DetailNews.id, Boltara – Status tersangka yang disandang WP alias Ayu (28) dalam kasus pembunuhan Candri Wartabone (21) tetap sah setelah Pengadilan Negeri Kotamobagu menolak seluruh permohonan praperadilan yang diajukannya. Putusan tersebut sekaligus menjadi dasar bagi penyidik untuk melanjutkan penanganan perkara ke tahap berikutnya.
Putusan dibacakan dalam sidang praperadilan yang berlangsung di ruang sidang utama Pengadilan Negeri Kotamobagu pada Rabu (17/6/2026).
Kepala Urusan Pembinaan Operasional (KBO) Satreskrim Polres Bolaang Mongondow Utara, IPTU Rio Kaluara Sasuang, menyambut putusan tersebut sebagai bentuk pengakuan terhadap sahnya proses hukum yang telah dilakukan penyidik.
“Alhamdulillah, puji Tuhan. Sidang putusan praperadilan menyatakan menolak seluruh permohonan WP alias Ayu dan kuasa hukumnya, serta membebankan biaya perkara kepada pemohon,” ujar Rio, Jumat (19/6/2026).
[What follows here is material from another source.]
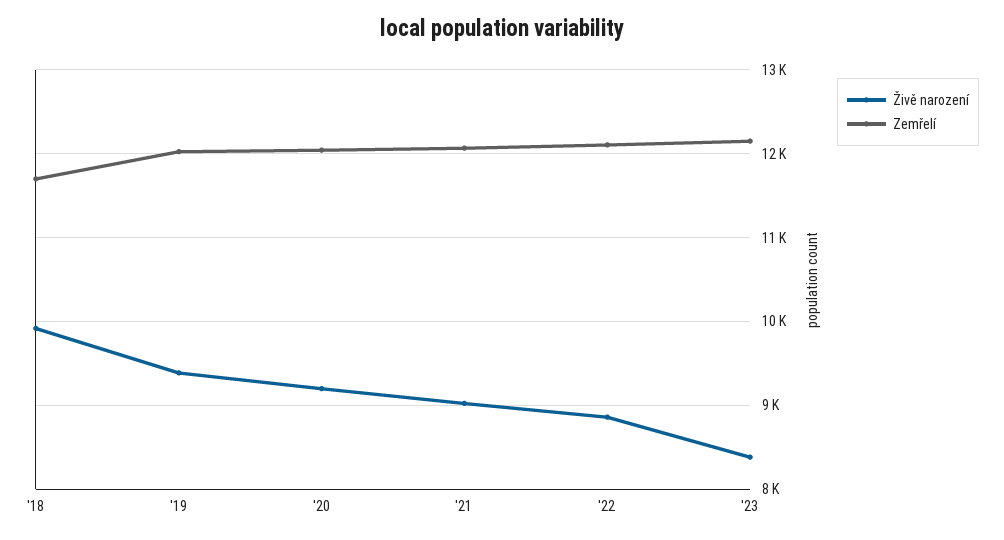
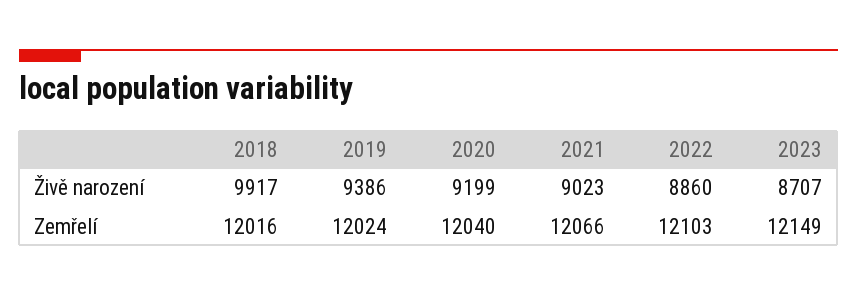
Zemřelí, '18: 11700 -> 12016
Živě narození, '23: 8400 -> 8707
Menurut Rio, dengan ditolaknya permohonan praperadilan tersebut, seluruh proses penyidikan yang dilakukan Satreskrim Polres Bolmut dalam penanganan kasus pembunuhan Candri Wartabone dinyatakan sah menurut hukum dan dapat dilanjutkan ke tahapan berikutnya.
Kasus pembunuhan yang terjadi di kawasan PETI Desa Paku sebelumnya menyita perhatian publik. Dalam proses penyidikan, penyidik juga telah menggelar rekonstruksi untuk memperjelas rangkaian peristiwa yang terjadi.
Namun, saat rekonstruksi yang berlangsung di halaman Mapolres Bolaang Mongondow Utara, tersangka WP alias Ayu diketahui menolak memperagakan sejumlah adegan yang telah disusun penyidik.
Kuasa hukum tersangka, Anisa Tumiwa, menyatakan keberatan terhadap rekonstruksi tersebut karena dinilai lebih banyak dibangun berdasarkan keterangan saksi yang berbeda dengan pengakuan kliennya.
“Klien kami menolak memperagakan adegan-adegan tersebut karena tidak sesuai dengan keterangan yang telah disampaikannya sejak awal pemeriksaan. Banyak adegan dibangun berdasarkan keterangan pihak lain yang justru dibantah oleh tersangka,” kata Anisa.
Meski demikian, dengan putusan praperadilan yang telah berkekuatan hukum, proses penyidikan kasus pembunuhan tersebut tetap berlanjut sesuai mekanisme hukum yang berlaku.